Segundo o ministro, a proposta reforça o compromisso do Brasil em conciliar desenvolvimento econômico e preservação ambiental, com foco na valorização da Amazônia como destino turístico internacional.
“O Turismo Solidário traz a perspectiva de que as pessoas percebam o valor da floresta viva. Estamos incentivando o uso de meios de transporte movidos a energias renováveis, hospedagens sustentáveis e o manejo responsável de resíduos, para que as florestas continuem existindo para as futuras gerações”, afirmou Sabino.
Crescimento do turismo e investimentos no Pará
Celso Sabino destacou que o governo federal tem ampliado fortemente os investimentos no turismo na Amazônia, com resultados expressivos. O Pará registrou crescimento de 50% no turismo internacional em 2024, e o Aeroporto Internacional de Belém superou o recorde histórico com mais de 4,1 milhões de passageiros.
“Criamos a primeira Escola Nacional do Turismo do Brasil, com sede em Belém. Formamos mais de 20 mil profissionais que hoje estão trabalhando, falando idiomas, dirigindo e hospedando turistas. Também implantamos sinalização bilíngue em toda a cidade e lançamos campanhas nacionais para promover a Amazônia”, detalhou o ministro.
Entre as iniciativas, Sabino citou a campanha ‘Belém, a Capital Mundial do Brega’, voltada à valorização da cultura paraense, e outra destinada a incentivar jovens do Sul e Sudeste a conhecerem a Amazônia.
Legado da COP30 e infraestrutura
O ministro também ressaltou o legado estrutural deixado pela COP30. Segundo ele, os investimentos ultrapassam R$ 5 bilhões em obras de saneamento, infraestrutura urbana, ampliação do aeroporto e requalificação do Porto de Belém, onde estão atracados dois grandes transatlânticos.
“Esses investimentos ficam como legado para Belém e para o Pará.
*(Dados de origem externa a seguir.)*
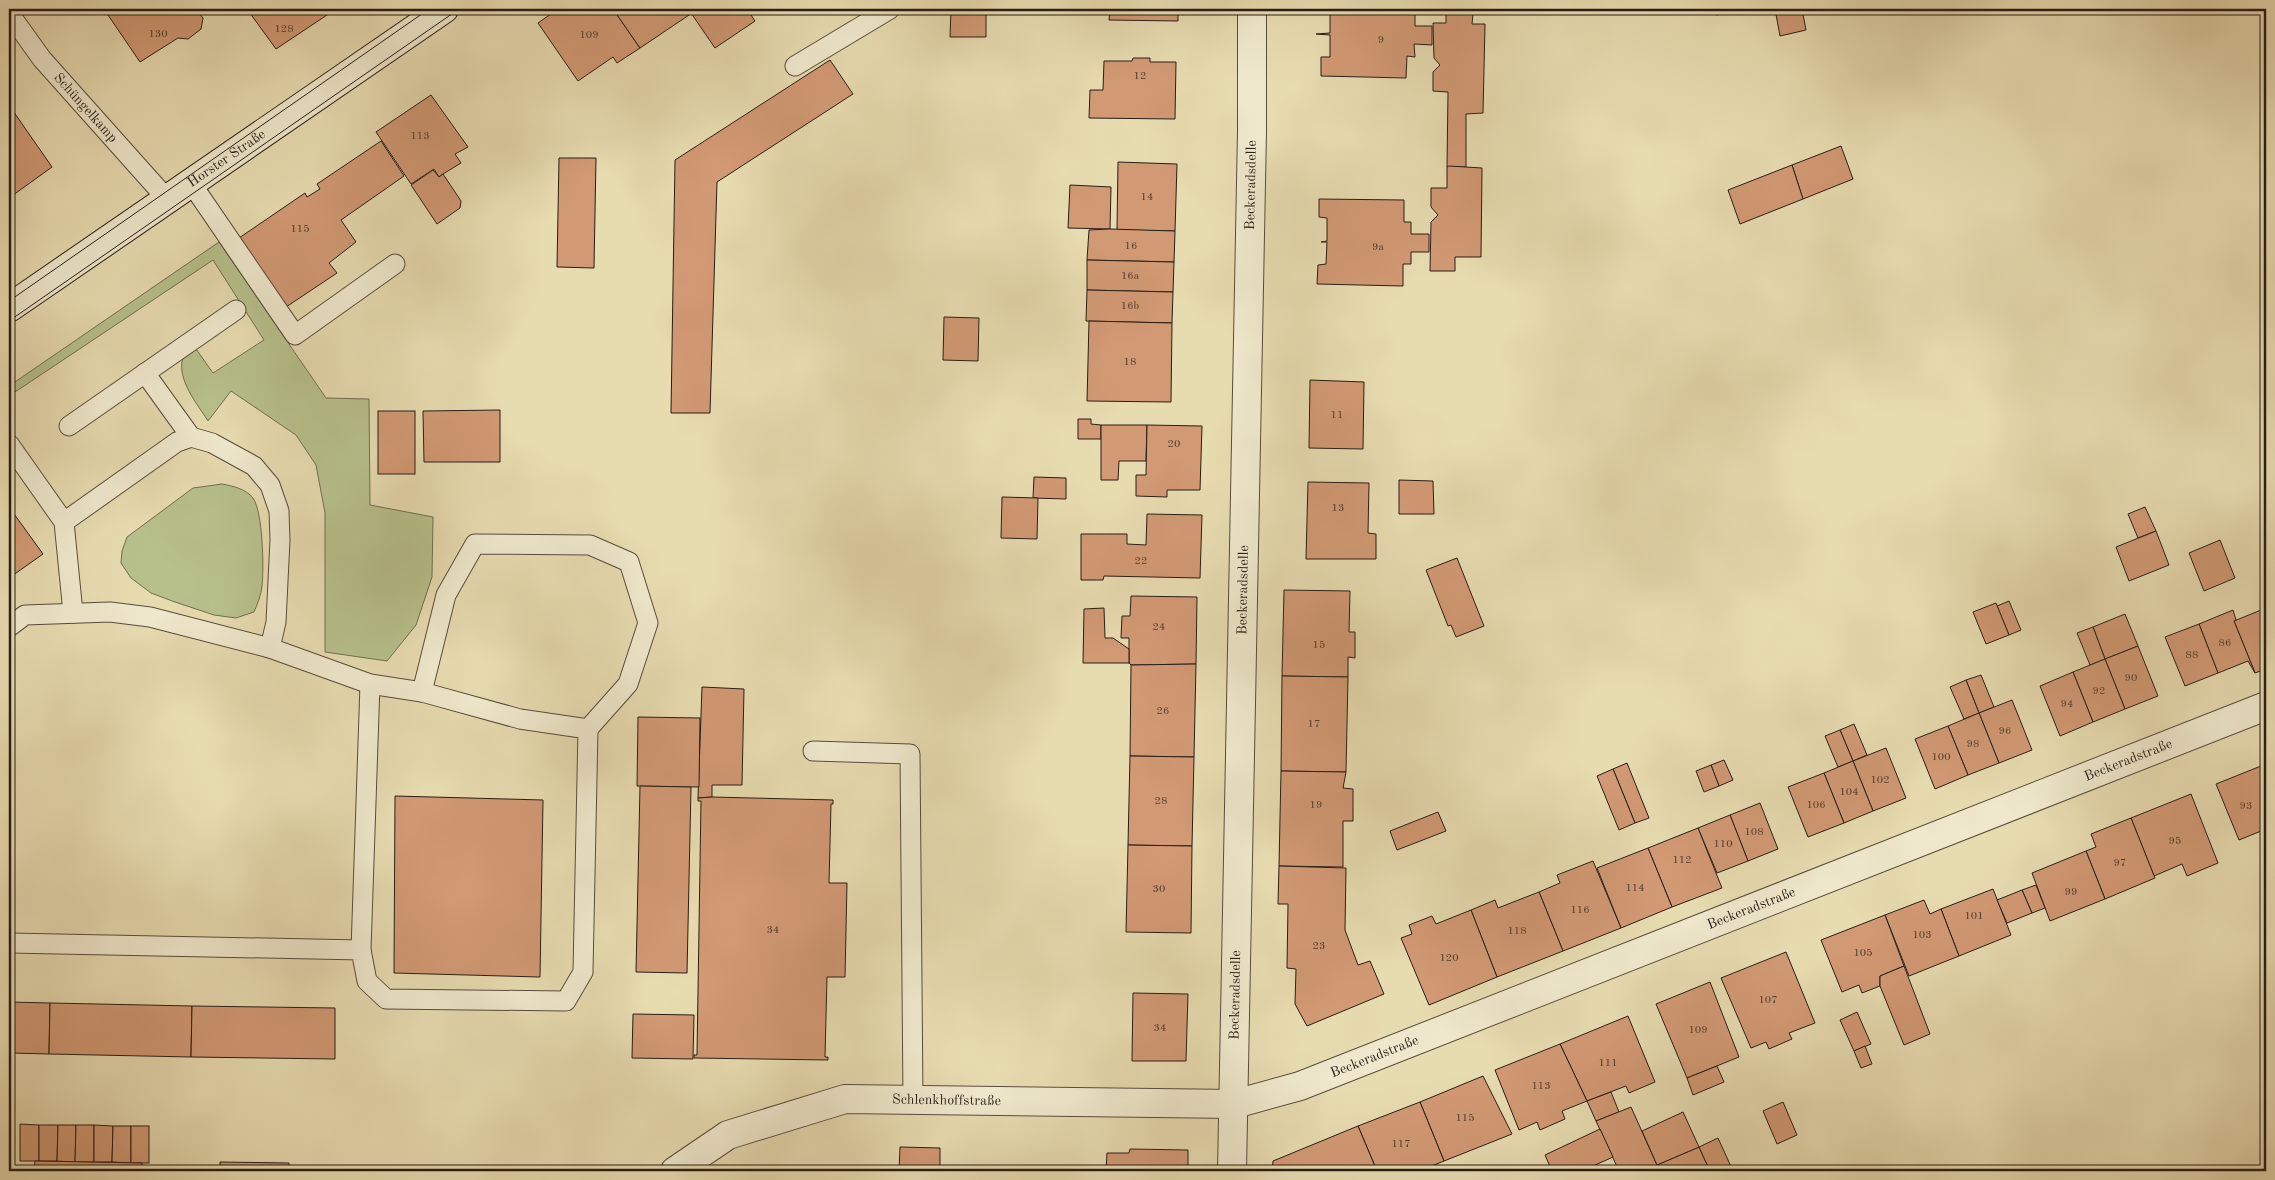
<svg xmlns="http://www.w3.org/2000/svg" width="2275" height="1180" font-family="'Old Standard TT',serif">
<rect width="100%" height="100%" fill="#e7dbb0"/>
<filter id="stains"><feTurbulence type="fractalNoise" baseFrequency=".004" numOctaves="4"/><feColorMatrix values="0 0 0 0 .2 0 0 0 0 .09 0 0 0 0 .02 0 0 0 .5 -.17"/></filter>
<radialGradient id="worn" r=".72"><stop offset=".6" stop-color="#630" stop-opacity="0"/><stop offset="1" stop-color="#630" stop-opacity=".3"/></radialGradient>
<g fill="#b7c08b" stroke="#706e50">
<path d="M219,242L326,398L369,399L370,505L433,517L432,577L416,625L387,661L325,652V513L316,465L296,435L231,391L208,421C198,405 176,379 183,358C185,354 191,350 194,346L213,373L264,340L213,260L12,394V384Z"/>
<path d="M222,484C233,486 246,489 253,498C263,512 264,569 262,586C261,595 258,603 254,612L236,618L214,615L175,602L151,593L131,578L121,563L122,551L127,537L193,488Z"/>
</g>
<g fill="#d19974" stroke="#281d15">
<path d="M97,9H196L203,18L201,29L188,39L178,38L140,62L108,15Z"/>
<path d="M247,9H336L276,49Z"/>
<path d="M558,9H613L640,48L617,63L613,57L578,81L538,23Z"/>
<path d="M613,9H698L640,48Z"/>
<path d="M698,9H747L755,21L715,48L691,13Z"/>
<path d="M951,9H986V37H950Z"/>
<path d="M1110,9H1178V21L1109,20Z"/>
<path d="M1321,9H1407V14H1415V26H1432V45L1414,44L1415,57L1407,56L1406,78L1321,76V57H1330V35L1316,34L1330,33V11H1321Z"/>
<path d="M1715,9H1747L1716,15Z"/>
<path d="M1775,9H1802L1806,30L1780,36Z"/>
<path d="M1446,14H1473L1472,24H1485L1483,113L1466,114V167H1447L1448,92L1433,91V72L1440,65L1434,58L1433,23H1446Z"/>
<path d="M1133,58H1150V62H1176L1175,119L1089,118L1090,90H1103L1104,61H1132Z"/>
<path d="M830,60L853,94L717,182L710,413H671L675,160Z"/>
<path d="M431,95L468,147L455,154L461,163L443,174L439,177L434,169L411,184L376,132Z"/>
<path d="M11,108L52,167L9,198V109Z"/>
<path d="M381,141L404,176L341,220L356,242L329,263L337,273L286,307L239,238L305,193L307,197L320,189L317,184Z"/>
<path d="M1841,146L1853,179L1803,199L1792,165Z"/>
<path d="M559,158H596L594,268L557,267Z"/>
<path d="M1118,162L1177,164L1175,231L1117,230Z"/>
<path d="M1792,165L1803,199L1740,224L1728,190Z"/>
<path d="M1449,166L1482,168L1481,257H1455V271H1430L1431,222L1438,215L1431,207V188H1447V167Z"/>
<path d="M433,170L439,177L443,174L461,201L460,208L437,224L411,185Z"/>
<path d="M1070,185L1111,187L1110,229L1068,228Z"/>
<path d="M1319,199L1404,200V222H1411V234H1429V252H1411V264H1403V286L1317,284L1318,265L1326,264L1327,242H1321L1327,241V218L1319,217Z"/>
<path d="M1110,229L1175,231L1174,262L1087,260L1089,230Z"/>
<path d="M1087,260L1174,262L1173,292L1087,290Z"/>
<path d="M1087,290L1173,292L1172,323L1086,321Z"/>
<path d="M944,317L979,318L978,361L943,360Z"/>
<path d="M1089,321L1172,323L1171,402L1087,401Z"/>
<path d="M1310,380L1364,382L1363,449L1309,448Z"/>
<path d="M500,410V462H424L423,411Z"/>
<rect x="378" y="411" width="37" height="63"/>
<path d="M1078,419H1091V424L1101,425V439H1078Z"/>
<path d="M1101,425H1147L1146,461H1119L1118,480H1101Z"/>
<path d="M1147,425L1202,426L1200,490H1167V497L1136,496V475H1146Z"/>
<path d="M1034,477L1066,478V499L1033,498Z"/>
<path d="M1399,480L1433,481L1434,514H1399Z"/>
<path d="M1308,482L1369,483L1368,533L1376,534V559H1306Z"/>
<path d="M1002,497L1038,498L1037,539L1001,538Z"/>
<path d="M9,507L43,554L9,578Z"/>
<path d="M2145,507L2156,531L2138,538L2128,514Z"/>
<path d="M1147,514L1202,515L1200,578L1104,576L1103,580H1081V534H1127V544L1146,545Z"/>
<path d="M2156,531L2169,565L2129,581L2116,547Z"/>
<path d="M2220,540L2235,578L2204,591L2189,553Z"/>
<path d="M1457,558L1484,626L1456,637L1451,625L1448,626L1426,570Z"/>
<path d="M1284,590L1350,591L1349,632H1355V658L1348,657V677L1282,676Z"/>
<path d="M1131,596L1197,597L1196,664L1131,665L1129,663V638H1121L1122,616H1130Z"/>
<path d="M2009,601L2021,630L2009,635L1997,606Z"/>
<path d="M1996,603L2009,635L1986,644L1973,612Z"/>
<path d="M1104,608L1105,638H1113L1129,649V663H1083L1084,609Z"/>
<path d="M2266,608V669L2255,673L2234,621Z"/>
<path d="M2233,610L2236,620L2234,621L2255,673L2248,661L2218,673L2199,624Z"/>
<path d="M2125,614L2138,646L2105,659L2093,627Z"/>
<path d="M2199,624L2218,673L2185,686L2165,637Z"/>
<path d="M2093,627L2105,659L2090,665L2077,633Z"/>
<path d="M2138,646L2158,696L2125,709L2105,659Z"/>
<path d="M2105,659L2125,709L2093,722L2073,672Z"/>
<path d="M1196,664L1194,757L1130,756L1131,665Z"/>
<path d="M2073,672L2093,722L2060,736L2040,686Z"/>
<path d="M1981,675L1994,707L1979,713L1966,680Z"/>
<path d="M1282,676L1348,677L1346,772L1281,771Z"/>
<path d="M1966,680L1979,713L1964,719L1950,687Z"/>
<path d="M702,687L744,689L742,785H712V797L698,798Z"/>
<path d="M2012,700L2032,750L1999,763L1979,713Z"/>
<path d="M1979,713L1999,763L1968,775L1948,726Z"/>
<path d="M638,717L700,718L699,787L637,786Z"/>
<path d="M1854,724L1867,755L1853,761L1840,730Z"/>
<path d="M1948,726L1968,775L1935,789L1915,739Z"/>
<path d="M1840,730L1853,761L1838,767L1825,736Z"/>
<path d="M1886,748L1906,798L1873,811L1853,761Z"/>
<path d="M1130,756L1194,757L1192,846L1128,845Z"/>
<path d="M1724,760L1733,780L1719,786L1711,765Z"/>
<path d="M1853,761L1873,811L1844,823L1824,773Z"/>
<path d="M1627,763L1649,818L1635,823L1613,769Z"/>
<path d="M2266,764V829L2239,840L2216,784Z"/>
<path d="M1711,765L1719,786L1704,792L1696,771Z"/>
<path d="M1613,769L1635,823L1619,830L1597,776Z"/>
<path d="M1281,771L1346,772L1343,788L1353,789V821H1343V867L1279,866Z"/>
<path d="M1824,773L1844,823L1808,837L1788,787Z"/>
<path d="M640,786L691,787L687,973L636,972Z"/>
<path d="M2191,794L2218,863L2187,876L2182,864L2154,876L2131,818Z"/>
<path d="M395,796L543,800L540,977L394,973Z"/>
<path d="M712,797L833,800V804H831L829,883H847L845,977H827L825,1057H828V1060L694,1058V1055H697L701,801H698V798Z"/>
<path d="M1760,803L1778,849L1748,861L1730,815Z"/>
<path d="M1438,812L1446,831L1397,850L1390,831Z"/>
<path d="M1730,815L1748,861L1717,873L1698,828Z"/>
<path d="M2131,818L2155,878L2105,899L2086,851L2096,847L2091,834Z"/>
<path d="M1698,828L1722,888L1672,907L1648,848Z"/>
<path d="M1128,845L1192,846L1191,933L1126,932Z"/>
<path d="M1648,848L1672,907L1621,928L1597,868Z"/>
<path d="M2086,851L2105,899L2050,921L2032,873Z"/>
<path d="M1593,861L1621,928L1563,951L1539,892L1560,883L1557,875Z"/>
<path d="M1279,866L1346,868L1345,930L1358,965L1370,961L1384,994L1307,1026L1295,1004L1296,969L1287,968L1288,904H1278Z"/>
<path d="M2036,885L2045,908L2032,913L2022,890Z"/>
<path d="M1993,889L2011,935L1959,956L1941,909Z"/>
<path d="M2022,890L2032,913L2007,923L1997,900Z"/>
<path d="M1539,892L1563,951L1497,977L1471,910L1495,900L1498,908Z"/>
<path d="M1924,900L1930,914L1941,909L1959,956L1909,976L1885,915Z"/>
<path d="M1471,910L1497,977L1429,1005L1401,938L1412,934L1409,925L1432,916L1436,924Z"/>
<path d="M1885,915L1904,966L1880,976V986L1862,993L1859,985L1842,992L1821,940Z"/>
<path d="M1786,952L1815,1023L1789,1033L1792,1039L1769,1049L1766,1042L1751,1048L1721,978Z"/>
<path d="M1904,966L1930,1034L1904,1045L1880,986V976Z"/>
<path d="M1710,982L1739,1057L1687,1078L1656,1004Z"/>
<path d="M1133,993L1188,994L1186,1061H1132Z"/>
<path d="M9,1002L50,1003L49,1054L9,1053Z"/>
<path d="M50,1003L192,1006L191,1057L49,1054Z"/>
<path d="M192,1006L335,1008V1059L191,1057Z"/>
<path d="M1857,1012L1871,1044L1854,1051L1840,1020Z"/>
<path d="M633,1014L694,1015L693,1059L632,1058Z"/>
<path d="M1628,1016L1655,1082L1629,1093L1626,1086L1587,1101L1560,1044Z"/>
<path d="M1560,1044L1587,1101L1562,1111L1565,1119L1540,1130L1537,1122L1519,1130L1495,1070Z"/>
<path d="M1865,1046L1872,1064L1861,1068L1854,1051Z"/>
<path d="M1717,1066L1724,1082L1693,1095L1687,1078Z"/>
<path d="M1483,1076L1512,1134L1444,1161L1420,1102Z"/>
<path d="M1611,1092L1619,1112L1596,1121L1587,1101Z"/>
<path d="M1420,1102L1444,1161L1419,1171H1377L1358,1126Z"/>
<path d="M1783,1102L1797,1135L1777,1144L1763,1111Z"/>
<path d="M1631,1107L1657,1165L1699,1147L1710,1171H1619L1596,1121Z"/>
<path d="M1683,1112L1699,1147L1657,1165L1642,1131Z"/>
<path d="M20,1124L39,1125V1161H20Z"/>
<path d="M39,1125H58L57,1161H39Z"/>
<path d="M58,1125H76L75,1162L57,1161Z"/>
<path d="M76,1125H94V1162H75Z"/>
<path d="M94,1125L113,1126L112,1162H94Z"/>
<path d="M113,1126H131V1163L112,1162Z"/>
<rect x="131" y="1126" width="18" height="37"/>
<path d="M1358,1126L1377,1171H1272L1273,1161Z"/>
<path d="M1600,1129L1613,1157L1582,1171H1552L1545,1155Z"/>
<path d="M1718,1138L1733,1171H1710L1699,1147Z"/>
<path d="M900,1147L940,1148V1171H899Z"/>
<path d="M1130,1149L1188,1150V1171H1106L1107,1153H1129Z"/>
<path d="M35,1161L142,1163V1171H34Z"/>
<path d="M220,1162L289,1163V1171H220Z"/>
</g>
<g fill="none" stroke-linecap="round" stroke-linejoin="round">
<defs>
<g id="lane">
<path id="s1" d="M9,13L42,59L167,199"/>
<path d="M795,66L890,9"/>
<path d="M191,183L295,335L395,264"/>
<path d="M145,373L191,437"/>
<path d="M69,426L236,310"/>
<path d="M9,444L64,522L73,613"/>
<path d="M64,522L177,442L191,437L212,443L254,466L270,485L279,511L280,540L276,622L270,648"/>
<path d="M9,627L25,615L110,612L150,617L270,648L370,684L422,692L520,719L588,729L583,972L566,1001L386,999L367,981L361,950L9,943"/>
<path d="M422,692L446,595L475,544L590,545L629,562L648,623L628,684L588,729"/>
<path d="M813,751L910,754L913,1100"/>
<path d="M361,950L370,684"/>
</g>
<g id="street">
<path id="s2" d="M675,1171L728,1135L845,1099L1235,1104L1300,1086L2266,706"/>
<path id="s3" d="M1232,1171L1252,131V9"/>
</g>
<g id="secondary">
<path id="s4" d="M9,308L444,9"/>
</g>
</defs>
<use href="#lane" stroke="#584c3c" stroke-width="21"/>
<use href="#street" stroke="#584c3c" stroke-width="30"/>
<use href="#secondary" stroke="#281d15" stroke-width="30"/>
<use href="#lane" stroke="#efe8cc" stroke-width="19"/>
<use href="#street" stroke="#efe8cc" stroke-width="28"/>
<use href="#secondary" stroke="#efe8cc" stroke-width="28"/>
<g stroke="#281d15" stroke-width="1">
<path d="M9,301L429,9"/>
<path d="M9,321L459,9"/>
</g>
</g>
<g text-anchor="middle" dominant-baseline="central" stroke-width="4.5" stroke-linejoin="round" paint-order="stroke">
<g font-size="11" fill="#523c2d">
<text x="284" y="29">128</text>
<text x="158" y="34">130</text>
<text x="589" y="35">109</text>
<text x="1381" y="40">9</text>
<text x="1140" y="76">12</text>
<text x="420" y="136">113</text>
<text x="1147" y="197">14</text>
<text x="300" y="229">115</text>
<text x="1131" y="246">16</text>
<text x="1378" y="247">9a</text>
<text x="1130" y="276">16a</text>
<text x="1130" y="306">16b</text>
<text x="1130" y="362">18</text>
<text x="1337" y="415">11</text>
<text x="1174" y="444">20</text>
<text x="1338" y="508">13</text>
<text x="1141" y="561">22</text>
<text x="1159" y="627">24</text>
<text x="2225" y="643">86</text>
<text x="1319" y="645">15</text>
<text x="2192" y="655">88</text>
<text x="2131" y="678">90</text>
<text x="2099" y="691">92</text>
<text x="2067" y="704">94</text>
<text x="1163" y="711">26</text>
<text x="1314" y="724">17</text>
<text x="2005" y="731">96</text>
<text x="1973" y="744">98</text>
<text x="1941" y="757">100</text>
<text x="1880" y="780">102</text>
<text x="1849" y="792">104</text>
<text x="1161" y="801">28</text>
<text x="1316" y="805">19</text>
<text x="1816" y="805">106</text>
<text x="2246" y="806">93</text>
<text x="1754" y="832">108</text>
<text x="2175" y="841">95</text>
<text x="1723" y="844">110</text>
<text x="1682" y="860">112</text>
<text x="2120" y="863">97</text>
<text x="1635" y="888">114</text>
<text x="1159" y="889">30</text>
<text x="2071" y="892">99</text>
<text x="1580" y="910">116</text>
<text x="1974" y="916">101</text>
<text x="773" y="930">34</text>
<text x="1517" y="931">118</text>
<text x="1922" y="935">103</text>
<text x="1319" y="946">23</text>
<text x="1863" y="953">105</text>
<text x="1449" y="958">120</text>
<text x="1768" y="1000">107</text>
<text x="1160" y="1028">34</text>
<text x="1698" y="1030">109</text>
<text x="1608" y="1063">111</text>
<text x="1541" y="1086">113</text>
<text x="1465" y="1118">115</text>
<text x="1401" y="1144">117</text>
</g>
<g font-size="14" fill="#281d15" stroke="#efe8cc">
<text stroke="none"><textPath href="#s1" startOffset="122">Schüngelkamp</textPath></text>
<text stroke="none"><textPath href="#s4" startOffset="264">Horster Straße</textPath></text>
<text stroke="none"><textPath href="#s3" startOffset="986">Beckeradsdelle</textPath></text>
<text stroke="none"><textPath href="#s3" startOffset="581">Beckeradsdelle</textPath></text>
<text stroke="none"><textPath href="#s2" startOffset="1534">Beckeradstraße</textPath></text>
<text stroke="none"><textPath href="#s2" startOffset="1129">Beckeradstraße</textPath></text>
<text stroke="none"><textPath href="#s3" startOffset="176">Beckeradsdelle</textPath></text>
<text stroke="none"><textPath href="#s2" startOffset="724">Beckeradstraße</textPath></text>
<text stroke="none"><textPath href="#s2" startOffset="288">Schlenkhoffstraße</textPath></text>
</g>
</g>
<rect width="2275" height="1180" fill="none" stroke="#e7dbb0" stroke-width="30"/>
<rect x="10" y="10" width="2255" height="1160" fill="none" stroke="#281d15" stroke-width="2.5"/>
<rect x="15" y="15" width="2245" height="1150" fill="none" stroke="#281d15"/>
<rect width="100%" height="100%" filter="url(#stains)"/>
<rect width="100%" height="100%" fill="url(#worn)"/>
</svg>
São obras que fortalecem a infraestrutura, a mobilidade e a recepção de visitantes, deixando benefícios permanentes para a população”, afirmou Sabino.
De acordo com o ministro, todos os recursos são provenientes do orçamento federal, dentro das prioridades estabelecidas pelo governo, sem necessidade de empréstimos externos.
Ecoturismo e comunidades tradicionais
Questionado sobre as ações voltadas ao ecoturismo e à inclusão de comunidades tradicionais, Celso Sabino informou que o Ministério do Turismo tem priorizado o turismo de base comunitária e o ecoturismo sustentável.
“Nos próximos dias, vamos lançar a maior trilha ecológica sinalizada da América Latina, no Parque do Utinga. Também estamos qualificando populações ribeirinhas e comunidades tradicionais com cursos da Escola Nacional do Turismo”, destacou.
O ministro citou exemplos como o projeto da dona Nena, produtora de cacau que fabrica seu próprio chocolate na floresta, representando o modelo de turismo sustentável e de valorização da economia local.
Cultura paraense em destaque internacional
Durante o evento, Sabino também celebrou a apresentação cultural do Cordão da Bichara Joaçaba, de Cametá, que encantou o público na abertura do estande do Ministério do Turismo.
“Trouxemos de Cametá cerca de cinquenta artistas com trajes inspirados nos animais da Amazônia e no Curupira. Foi um sucesso absoluto e mostrou ao mundo a riqueza da cultura paraense”, comemorou.
O ministro concluiu destacando o fortalecimento da identidade amazônica e o orgulho do povo paraense.
“A COP30 resgata nossa autoestima, reforça a dignidade e a paixão do povo do Pará. Estamos unidos para mostrar ao mundo essa joia que é a porta de entrada da Amazônia”, finalizou Celso Sabino.